GENE BORIO: The Soho Arts Festival and Moonlight Tobacco is advertising on the Web...
ALAN BRODY: The new generation of brands like Moonlight, Red Kamel and Sedona are basically taking advantage of all of the above with the added element of tying them into the past in a way that says, if its been around so long it CAN'T be that bad.
GENE BORIO: We're almost at the end. any other questions, before we ask Alan what the future holds? Well, Alan--what about the future?
ALAN BRODY: I think we're going to be forced to put ourselves in the mindset of the youth at a much more sophisticated and realistic level. We are going to have to develop new channels to induct teens into adulthood. And we may have to make deals, essentially settlements with phenomena that we cannot overcome. You may see kids using patches and some smoking as a way of having it both ways. You may see a new generation of smokeless cigarettes that teens will try. If we have a sophisticated framework we may be able to deal with all of these realistically and constructively.
GENE BORIO: That about wraps us up here. I want to deeply thank Alan for a fascinating conference. And I hope your book is out soon! We need this knowledge.
JANET BRIGHAM When is the book due out? Who's publishing it?
ALAN BRODY We don't know yet but under certain circumstances I will be willing to share early releases. Oh, I would like to thank you, Gene and Dave.

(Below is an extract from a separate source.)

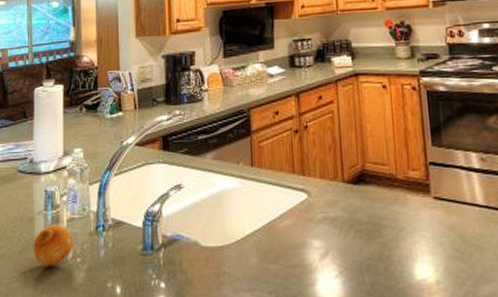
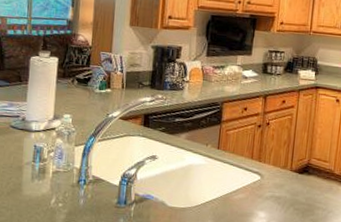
fruit: present [33,225,74,266] -> none [20,174,57,207]

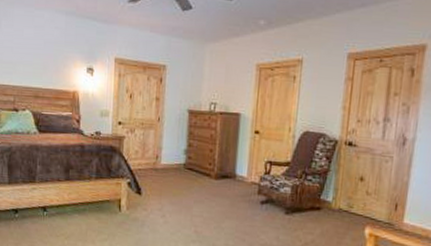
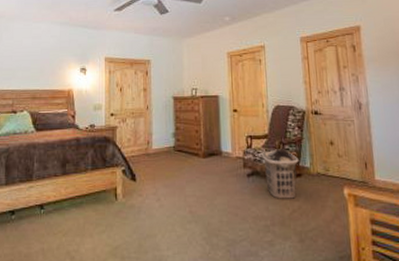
clothes hamper: none [280,178,321,232] -> present [262,147,299,199]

JANET BRIGHAM I'll watch for it! Thanks for your ideas today, and please keep us posted on its progress so that we can take you up on your offer for early releases. I've enjoyed this today. 'Bye.
DAVE CUNDIFF Alan, I wanted to thank you for appearing...Yes, and I do want to and to thank *all* participants, and Gene...thank you for a great session. I hope you can share with us again, Alan.
GENE BORIO: Thanks, Alan. I just wanted to note, in regards to your martial analogies, that "Mar" is close to "Mars", and there is a cigarette named "Winston" and a cigar named "Churchill"
ALAN BRODY: Exactly! Remember, this was after WWII and these names (except Mars) had a powerful familiarity. Imagine owning a brand today called Powell. Why you could storm the market with this one!
GENE BORIO: I'm sure we'll be seeing more such names as the "micro-smoke" movement grows.
ALAN BRODY: Microsmoke, now there's concept. Its a good thing that a) Bill Gates (chairman of Microsoft Corporation) doesn't smoke and b) doesn't need another lawsuit.
GENE BORIO Ha!
ALAN BRODY: I was saying if you want to continue this conversation at another time you might want to think of step 2 which is the deconstruction of the actual brands: What do they mean, what are they saying and what does this tell you about the person? Important stuff if you want help an inveterate smoker quit.